Dec 21, 2015, 2:45 PM

This is from Reddit, not my own words.

"When you get into armed martial arts (especially something developed for agility and speed) like WuShu or the various Shao Lin Kung Fu forms, one of your major strategies is to go blade to blade, because your opponent will be using their similar speed and agility (swinging from cables non withstanding) to block In a way that enables them to instantly counter attack agressively. You go blade to blade in a very practiced routine to try to work your opponent's blade into a position to attack, without the counter attack. Also to work your opponents center of gravity over their heels.

If you do that you throw off their center of balance, and this takes away some of your opponent's agility and strength, because they have to use those resources to keep their feet. Especially if two opponents know each other and each others combat styles strengths and weaknesses, even in a competitive environment it can look choreographed.
So those kinds of scenes actually fit the prequels quite well.

In the originals we have a different situation.

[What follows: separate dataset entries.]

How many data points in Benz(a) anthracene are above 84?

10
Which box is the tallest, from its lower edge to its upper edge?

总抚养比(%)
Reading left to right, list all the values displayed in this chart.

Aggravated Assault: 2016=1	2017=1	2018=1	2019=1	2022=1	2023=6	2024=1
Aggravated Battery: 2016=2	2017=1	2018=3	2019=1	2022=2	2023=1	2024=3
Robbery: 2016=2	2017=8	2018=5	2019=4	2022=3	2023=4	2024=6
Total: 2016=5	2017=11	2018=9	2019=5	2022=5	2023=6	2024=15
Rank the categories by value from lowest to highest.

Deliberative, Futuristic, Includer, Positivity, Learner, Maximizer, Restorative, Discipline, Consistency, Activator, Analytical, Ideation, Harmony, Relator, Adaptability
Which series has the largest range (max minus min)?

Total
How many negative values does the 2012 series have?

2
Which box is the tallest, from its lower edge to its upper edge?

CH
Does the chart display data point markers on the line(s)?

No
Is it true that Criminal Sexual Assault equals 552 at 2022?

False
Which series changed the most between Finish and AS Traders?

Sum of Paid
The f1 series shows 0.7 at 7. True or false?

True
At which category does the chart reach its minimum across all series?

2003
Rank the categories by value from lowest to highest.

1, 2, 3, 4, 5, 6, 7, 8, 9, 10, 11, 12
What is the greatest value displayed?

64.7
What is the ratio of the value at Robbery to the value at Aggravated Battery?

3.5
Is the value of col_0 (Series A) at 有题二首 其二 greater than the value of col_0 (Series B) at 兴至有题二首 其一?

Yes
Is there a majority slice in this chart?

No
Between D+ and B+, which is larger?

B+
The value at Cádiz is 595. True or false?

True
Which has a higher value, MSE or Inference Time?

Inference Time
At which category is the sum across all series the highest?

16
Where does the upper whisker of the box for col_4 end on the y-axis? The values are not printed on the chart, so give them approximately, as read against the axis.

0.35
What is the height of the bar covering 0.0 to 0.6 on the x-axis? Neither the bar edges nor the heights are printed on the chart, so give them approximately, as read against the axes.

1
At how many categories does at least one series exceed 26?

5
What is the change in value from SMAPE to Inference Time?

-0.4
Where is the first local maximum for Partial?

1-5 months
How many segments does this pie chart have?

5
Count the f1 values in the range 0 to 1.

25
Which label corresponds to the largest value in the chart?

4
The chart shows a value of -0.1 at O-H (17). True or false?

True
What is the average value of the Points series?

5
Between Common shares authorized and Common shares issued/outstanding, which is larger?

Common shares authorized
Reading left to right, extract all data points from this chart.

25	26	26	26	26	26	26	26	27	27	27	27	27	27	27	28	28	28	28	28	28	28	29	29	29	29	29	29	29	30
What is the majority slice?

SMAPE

Yoda and Obi-Wan are teaching Luke to be a weapon, not a martial artist. Kind of like the difference between Bruce Lee (absolutely a lethal guy) and a samurai warrior. In fact the sword master hired for the originals based lightsaber combat on single katana combat. It's more direct and designed for single hit kill. Extremely fast but very aggressive and linear moving.

Both kinds of fighting, martial arts and combat, are just as lethal but they're very different.

This kind of combat fits Obi-Wan, Vader and Luke very well. Vader is wearing heavy (Saber resistant) armor. Obi-Wan is not only older and less agile (the force could make up for that though) but Vader is a very different opponent now, and his strategy is to survive long enough for Luke to witness his sacrifice. Now he needs to stop each potentially lethal attack as they happen. Luke is almost on a suicide mission against a titan, and needs to get the upper hand fast. He needs to win at Street Fighter, not chess. Two hand Katana fits these movies with these characters perfectly.
It also makes sense because it keeps the blade in a very tight controlled area, with most of the moves keeping your own blade (made out of magnetically contained plasma) as far from you as possible for most of the fight.

So now we have TFA. Kylo Ren is using what essentially boils down to a German or Scottish bastard sword. I used to do SCA tournament combat, and what Ren is doing looks very similar to 11th or 12th century German. He has a lot of flourish though. It's for camera so there's going to be telegraphing. European medieval combat was both for duels and for on field warfare, and this is where we find Ren. Vader comes to a battle, leads and single targets. Ren leads and is in the middle of the battle.

Fin is opportunistically striking, he's not a highly trained martial combatant, and Rey is an efficient street brawler. She only gains an upper hand by calming herself into the force and using its potential.

All of these styles were chosen for their era in the Star Wars timeline and fit very well."